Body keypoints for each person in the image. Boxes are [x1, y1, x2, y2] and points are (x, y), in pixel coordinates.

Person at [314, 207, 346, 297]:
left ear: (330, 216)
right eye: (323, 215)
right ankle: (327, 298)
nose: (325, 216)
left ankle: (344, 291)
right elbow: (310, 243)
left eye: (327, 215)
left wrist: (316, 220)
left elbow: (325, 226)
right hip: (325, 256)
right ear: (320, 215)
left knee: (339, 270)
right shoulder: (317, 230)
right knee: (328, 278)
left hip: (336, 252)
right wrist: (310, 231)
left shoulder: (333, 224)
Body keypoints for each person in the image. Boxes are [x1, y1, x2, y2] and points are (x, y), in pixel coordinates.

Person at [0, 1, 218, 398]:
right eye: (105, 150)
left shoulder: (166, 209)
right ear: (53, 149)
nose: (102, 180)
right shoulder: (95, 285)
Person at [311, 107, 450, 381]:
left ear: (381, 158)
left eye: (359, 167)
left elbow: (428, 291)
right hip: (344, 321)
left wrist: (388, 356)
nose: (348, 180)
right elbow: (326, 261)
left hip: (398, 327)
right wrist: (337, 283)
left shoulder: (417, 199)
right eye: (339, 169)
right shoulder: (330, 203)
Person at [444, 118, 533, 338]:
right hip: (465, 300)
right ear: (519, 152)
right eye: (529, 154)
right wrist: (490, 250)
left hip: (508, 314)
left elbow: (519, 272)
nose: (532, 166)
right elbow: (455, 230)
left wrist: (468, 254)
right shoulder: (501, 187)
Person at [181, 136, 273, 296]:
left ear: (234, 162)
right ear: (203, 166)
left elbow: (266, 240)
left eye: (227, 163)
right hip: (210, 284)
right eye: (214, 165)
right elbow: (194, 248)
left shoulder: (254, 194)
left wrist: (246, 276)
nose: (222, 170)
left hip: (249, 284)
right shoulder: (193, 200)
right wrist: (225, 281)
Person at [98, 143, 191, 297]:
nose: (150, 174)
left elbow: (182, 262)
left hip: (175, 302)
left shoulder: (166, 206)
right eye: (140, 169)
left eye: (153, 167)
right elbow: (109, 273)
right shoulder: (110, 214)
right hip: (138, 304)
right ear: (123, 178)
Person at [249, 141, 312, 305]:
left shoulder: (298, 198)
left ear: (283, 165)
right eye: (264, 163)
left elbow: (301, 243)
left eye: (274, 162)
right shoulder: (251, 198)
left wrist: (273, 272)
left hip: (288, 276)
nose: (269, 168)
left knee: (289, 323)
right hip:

_Exercise details_: Every word in the records must appear in your copy exactly as it does above.

_Response to the task_:
Body keypoints for each person in the image. Boxes are [x1, y1, x2, y2] and points are (x, y), in pixel coordinates.

Person at [314, 207, 346, 297]:
left ear: (330, 216)
right eye: (323, 215)
right ankle: (327, 298)
nose: (325, 216)
left ankle: (344, 291)
right elbow: (310, 243)
left eye: (327, 215)
left wrist: (316, 220)
left elbow: (325, 226)
right hip: (325, 256)
right ear: (320, 215)
left knee: (339, 270)
right shoulder: (317, 230)
right knee: (328, 278)
left hip: (336, 252)
right wrist: (310, 231)
left shoulder: (333, 224)
Body keypoints for each person in the image. Boxes are [x1, y1, x2, y2] and points are (x, y), in pixel coordinates.

Person at [0, 1, 218, 398]:
right eye: (105, 150)
left shoulder: (166, 209)
right ear: (53, 149)
nose: (102, 180)
right shoulder: (95, 285)
Person at [311, 107, 450, 381]:
left ear: (381, 158)
left eye: (359, 167)
left elbow: (428, 291)
right hip: (344, 321)
left wrist: (388, 356)
nose: (348, 180)
right elbow: (326, 261)
left hip: (398, 327)
right wrist: (337, 283)
left shoulder: (417, 199)
right eye: (339, 169)
right shoulder: (330, 203)
Person at [444, 118, 533, 338]:
right hip: (465, 300)
right ear: (519, 152)
right eye: (529, 154)
right wrist: (490, 250)
left hip: (508, 314)
left elbow: (519, 272)
nose: (532, 166)
right elbow: (455, 230)
left wrist: (468, 254)
right shoulder: (501, 187)
Person at [181, 136, 273, 296]:
left ear: (234, 162)
right ear: (203, 166)
left elbow: (266, 240)
left eye: (227, 163)
right hip: (210, 284)
right eye: (214, 165)
right elbow: (194, 248)
left shoulder: (254, 194)
left wrist: (246, 276)
nose: (222, 170)
left hip: (249, 284)
right shoulder: (193, 200)
right wrist: (225, 281)
Person at [98, 143, 191, 297]:
nose: (150, 174)
left elbow: (182, 262)
left hip: (175, 302)
left shoulder: (166, 206)
right eye: (140, 169)
left eye: (153, 167)
right elbow: (109, 273)
right shoulder: (110, 214)
right hip: (138, 304)
right ear: (123, 178)
Person at [249, 141, 312, 305]:
left shoulder: (298, 198)
left ear: (283, 165)
right eye: (264, 163)
left elbow: (301, 243)
left eye: (274, 162)
right shoulder: (251, 198)
left wrist: (273, 272)
left hip: (288, 276)
nose: (269, 168)
left knee: (289, 323)
right hip:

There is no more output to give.